—Je vous ai parlé, madame, me dit-il, de la famille de Lanty?...
A ce moment, fâcheuse comme la pluie dans une partie de campagne, madame de la Bastie s’approcha pour me demander si j’avais vu le dernier drame de Nathan? Il s’agissait bien de la comédie des autres en présence de celle dans laquelle, ce me semble, j’avais joué un rôle passablement éveillé. Force fut néanmoins à M. Dorlange de céder la place qu’il occupait à mes côtés, et impossible de renouer notre tête-à-tête de toute la soirée.
Comme vous pouvez le voir, chère madame, de toutes mes provocations et de tous mes enlacements, n’est sortie, à vrai dire, aucune lumière; mais à défaut des paroles de M. Dorlange, quand je me rappelle toute son attitude que j’ai soigneusement étudiée, c’est vraiment du côté de sa parfaite innocence que ma pensée incline le plus volontiers. Au fait, rien ne prouve que, dans cette histoire interrompue, l’amour joue le rôle que j’avais insinué. Il y a mille autres manières d’installer fortement les gens dans son souvenir, et si M. Dorlange n’a réellement pas aimé celle que je lui rappelle, pourquoi donc en voudrait-il à moi, qui ne viens là que de la seconde main? N’oublions-nous pas, d’ailleurs, un peu trop sa belle gouvernante, et à supposer même dans cette habitude beaucoup plus de sens que de cœur, ne faut-il pas admettre qu’au moins, relativement, cette fille doit être pour moi une sorte de garde-fou? A ce compte, chère madame, avec toutes mes terreurs, dont je vous ai rebattue, je serais passablement ridicule, et j’aurais quelque peu l’air de Bélise des Femmes savantes, aheurtée à l’idée que tout ce qui la voit tombe fatalement amoureux d’elle. Je m’abandonnerais pourtant de grand cœur à ce plat dénoûment. Amoureux ou non, M. Dorlange est un caractère élevé et un esprit d’une distinction rare, et si, par des prétentions déplacées, il n’arrivait pas à se rendre impossible, on aurait assurément plaisir et honneur à le compter au nombre de ses amis. Le service qu’il nous a rendu le prédestine d’ailleurs à ce rôle, et je serais vraiment aux regrets d’avoir à le traiter avec dureté. Dans ce cas je me brouillerais avec Naïs, qui, chose bien naturelle, raffole de son sauveur. Le soir quand il fut parti:
—Maman, comme il parle bien, M. Dorlange! me dit-elle avec un petit air d’approbation tout à fait amusant. A propos de Naïs, voilà l’explication qu’elle m’a donnée de cette réticence dont je m’étais si fort émue.—Dame! maman, je croyais que tu l’avais remarqué aussi. Mais après qu’il a eu arrêté les chevaux, comme tu n’as pas eu l’air de le connaître, et qu’il n’a pas une figure trop distinguée, j’ai cru que c’était un homme.
—Comment! un homme?
—Eh bien, oui! un de ces gens auxquels on ne fait pas attention. Mais quel bonheur, quand j’ai su que c’était un monsieur! tu m’as bien entendue, comme je me suis écriée: Ah! c’est vous le monsieur qui m’a sauvée!
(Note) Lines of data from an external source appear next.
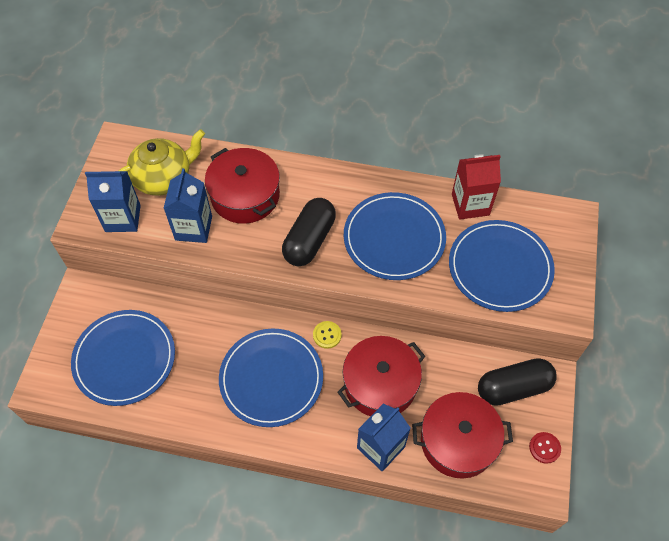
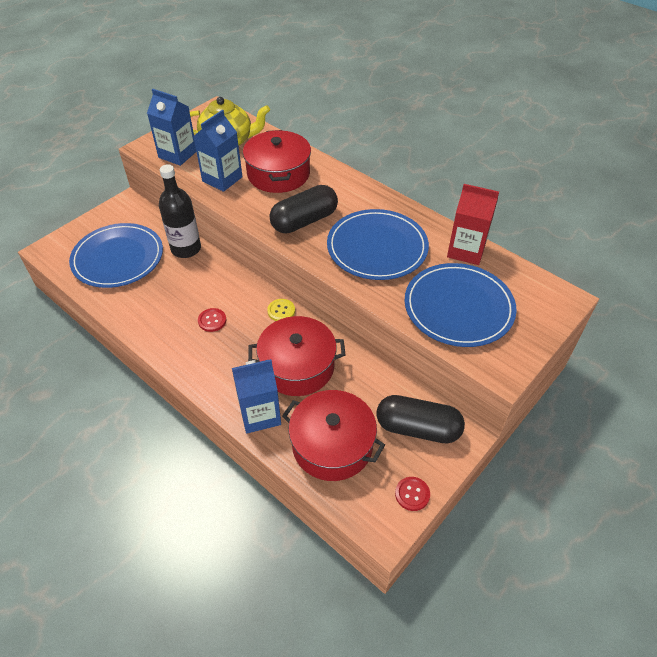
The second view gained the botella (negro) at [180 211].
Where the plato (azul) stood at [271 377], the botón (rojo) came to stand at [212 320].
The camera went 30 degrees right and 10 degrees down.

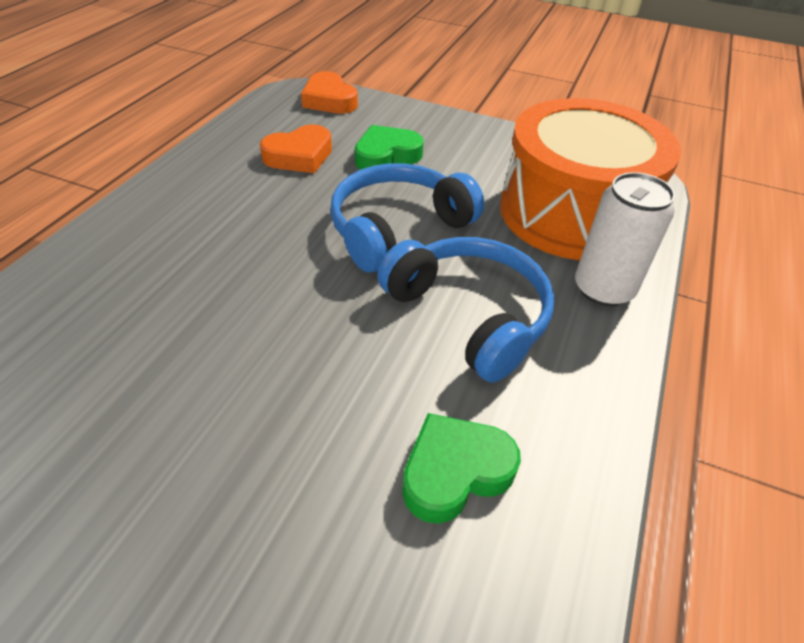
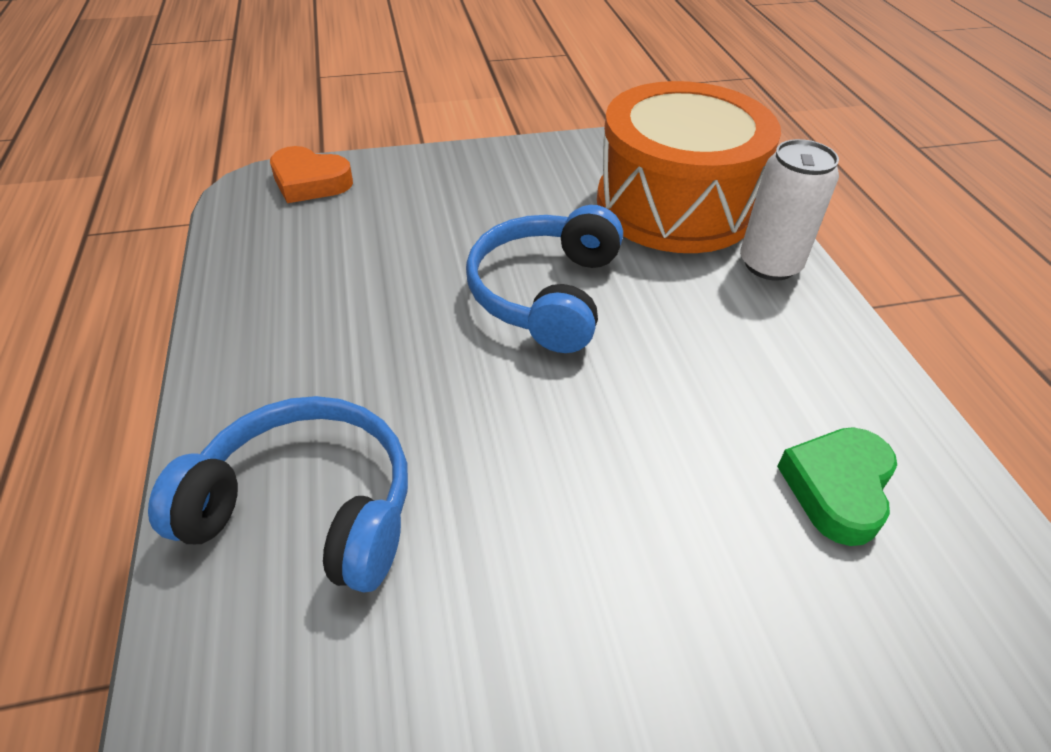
The second view lost the corazón (naranja) at [296 148].
The second view lost the corazón (verde) at [389 147].
The auriculares (azul) ended up elsewhere, having gone from [465 310] to [278 494].
The camera went 35 degrees left and 0 degrees up.

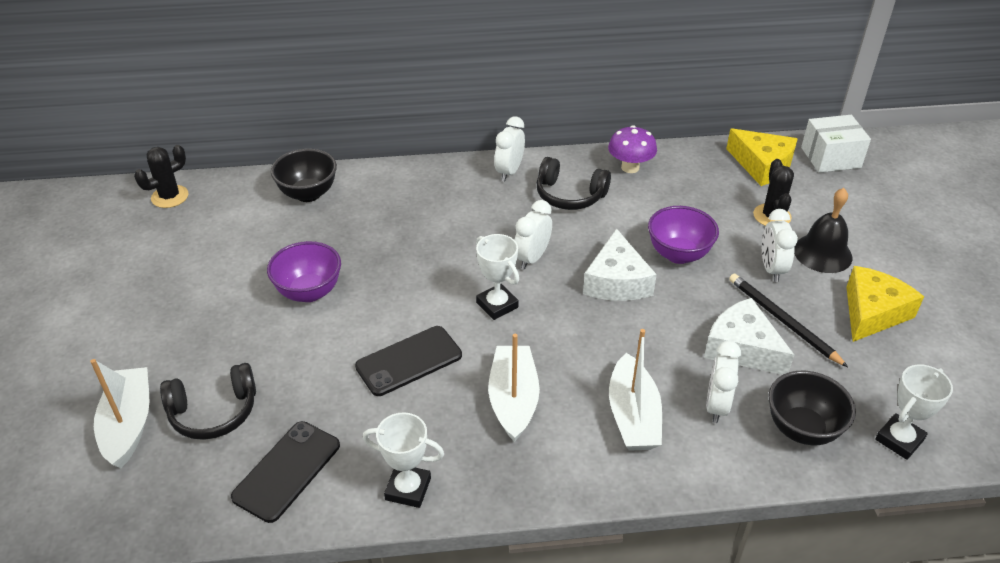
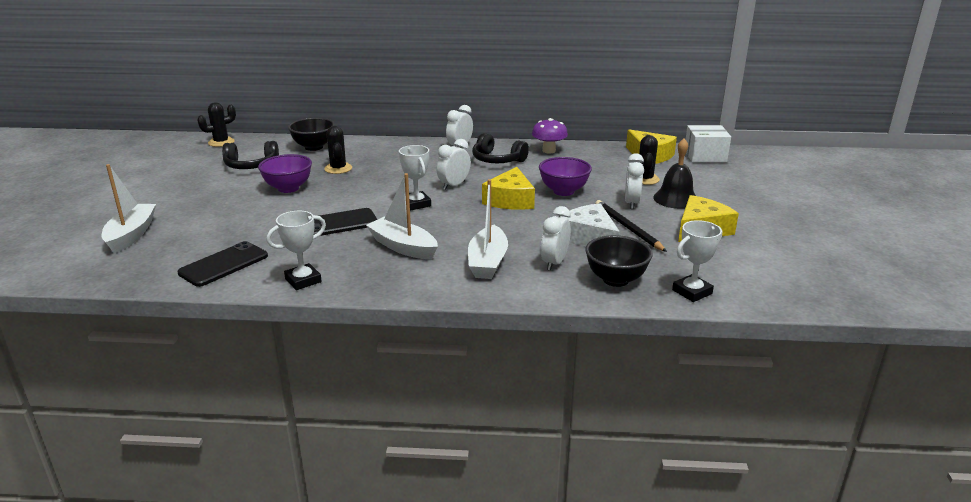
The second view gained the cactus (negro) at [338 150].
The auriculares (negro) ended up elsewhere, having gone from [208 401] to [250 155].
What was the queso (blanco) at [620 264] turned into the queso (amarillo) at [508 188].
The trofeo (blanco) at [403 460] ended up facing another way, 60 degrees counterclockwise from before.
The barco (blanco) at [514 388] ended up facing another way, 60 degrees counterclockwise from before.
The camera went 10 degrees right and 15 degrees down.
Si l’innocence est entière, il y a dans cette explication un vilain côté de vanité, sur lequel vous pensez bien que j’ai fait une grande morale. Cette distinction de l’homme et du monsieur est affreuse; mais, en somme, l’enfant n’est-elle pas dans le vrai? Seulement elle dit avec une naïveté toute crue ce que nos mœurs démocratiques nous permettent très bien encore de pratiquer, mais ce qu’elles ne nous permettent plus d’avouer hautement. La fameuse révolution de 89 a du moins servi à installer dans notre société cette vertueuse hypocrisie... Mais me voilà tournant aussi à la politique, et, si je poussais plus loin mes aperçus, vous me diriez de prendre garde, et que déjà M. Dorlange a commencé de déteindre sur moi.
VIII.—LA COMTESSE DE L’ESTORADE A MADAME OCTAVE DE CAMPS.
Paris, avril 1839.
Pendant près de deux semaines, chère madame, on n’a plus entendu parler de M. Dorlange. Non-seulement il n’a pas jugé convenable de venir reprendre la confidence si malencontreusement interrompue par madame de la Bastie; mais il n’a pas même paru se souvenir qu’à la suite d’un dîner chez les gens, on leur doit, pour le moins, une carte à huitaine.